We'll always need your energy
To sustain our biosphere
So rise up! EVERY MORNING, star!
We're so glad you're still up there.
--by Peter Elias

CARBON CONNECTION

Carbon comes in many forms
Hard as diamond, soft as soot
Coal or graphite when we write
And fancy fullerine to boot.

Carbon chains are straight or branched
Or closed to form a ring
Organic compounds these are called
Parts for life they bring.

Coal and oil and fuel gas
Once mined they have much worth
These reservoirs of energy
Were once alive on earth.

When carbon joins with oxygen
It's either two or one
The double causes drinks to fizz
The single one? you're gone.

I mean carbon dioxide's fairly good

Most days it is our friend
But carbon monoxide's something else
One miss can mean the end.
--by Peter Elias

To the Moon

"O, thou."
--CLAUD HALCRO.

BLESS thy bright face! though often blessed before

By raving maniac and by pensive fool;
One would say something more-- but who as yet,
When looking at thee in the deep blue sky,
Could tell the poorest thought that struck his heart?
Yet all have tried, and all have tried in vain.
At thee, poor planet, is the first attempt
That the young rhymster ventures.

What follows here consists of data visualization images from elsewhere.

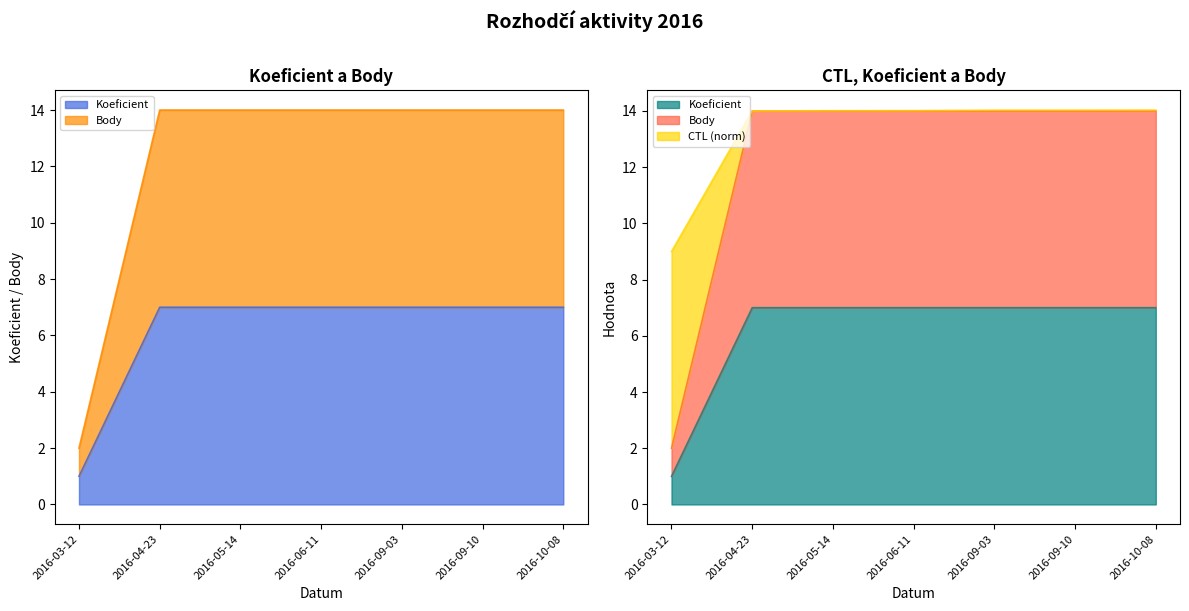

At which category is the sum across all series the highest?

2016-04-23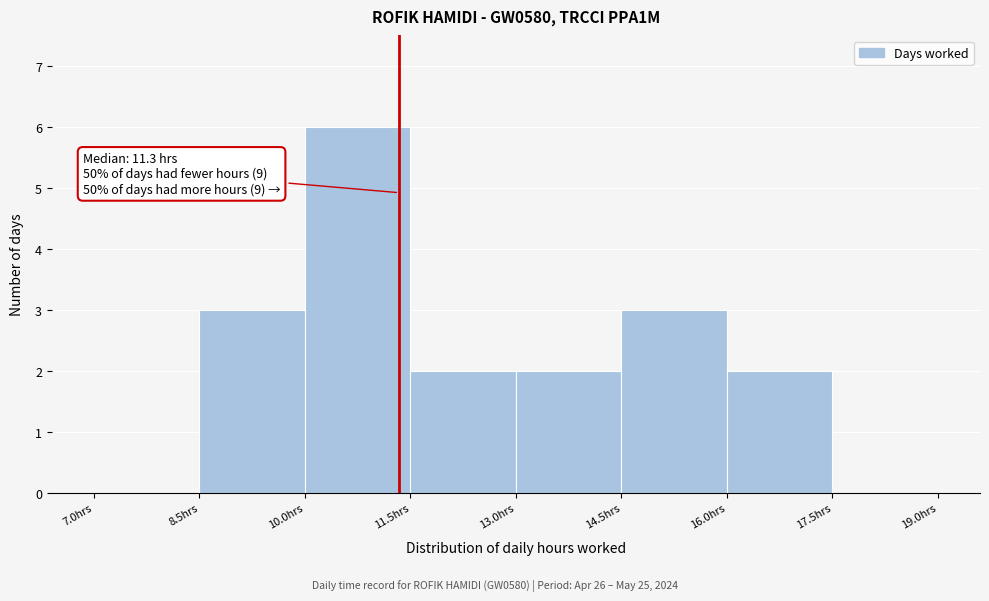

Over which range of the x-axis is the bar tallest?

10.0 to 11.5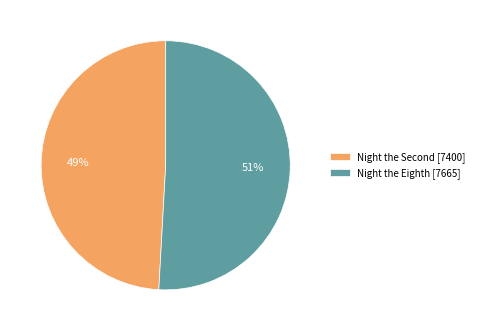

Count the number of slices in the pie.

2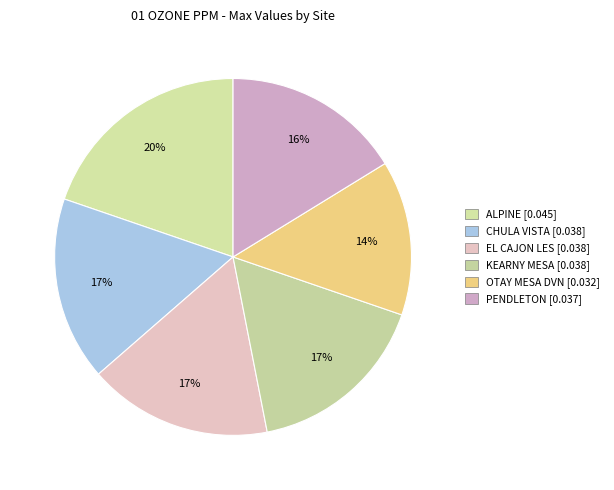

The EL CAJON LES slice represents 17% of the pie. True or false?

True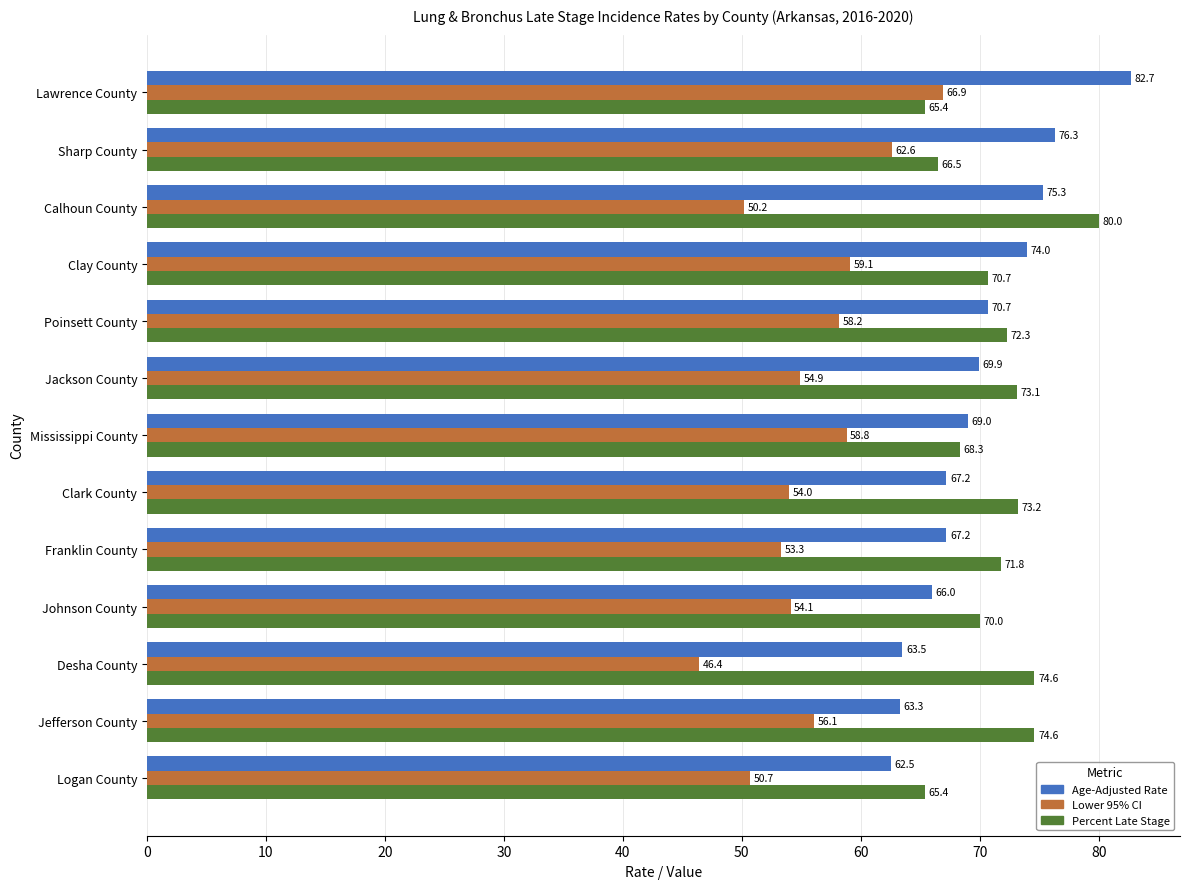

Where is Percent Late Stage nearest to the value 72?

Franklin County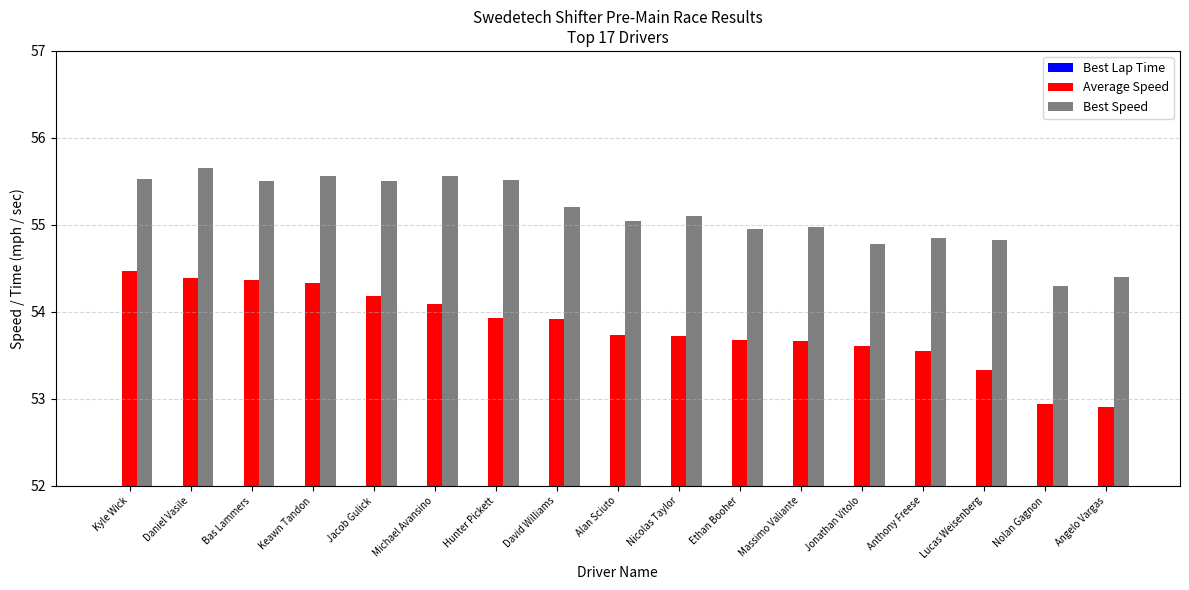

True or false: Best Lap Time has a value of 18.5 at Anthony Freese.

False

And the sigh
The boyish lover heaves, is at the Moon.
Bards, who -- ere Milton sung or Shakspeare played
The dirge of sorrow, or the song of love,
Bards, who had higher soared than Fesole,
Knew better of the Moon. 'T was there they found
Vain thoughts, lost hopes, and fancy's happy dreams,
And all sweet sounds, such as have fled afar
From waking discords, and from daylight jars.
There Ariosto puts the widow's weeds
When she, new wedded, smiles abroad again,
And there the sad maid's innocence -- 't is there

That broken vows and empty promises,

All good intentions, with no answering deed
To anchor them on the substantial earth,
Are shrewdly packed. -- And could he think that thou,
So bright, so pure of aspect, so serene,
Art the mere storehouse of our faults and crimes?
I'd rather think as puling rhymsters think,
O; love-sick maidens fancy -- Yea, prefer
The dairy notion that thou art but cheese,
Green cheese --than thus misdoubt thy honest face.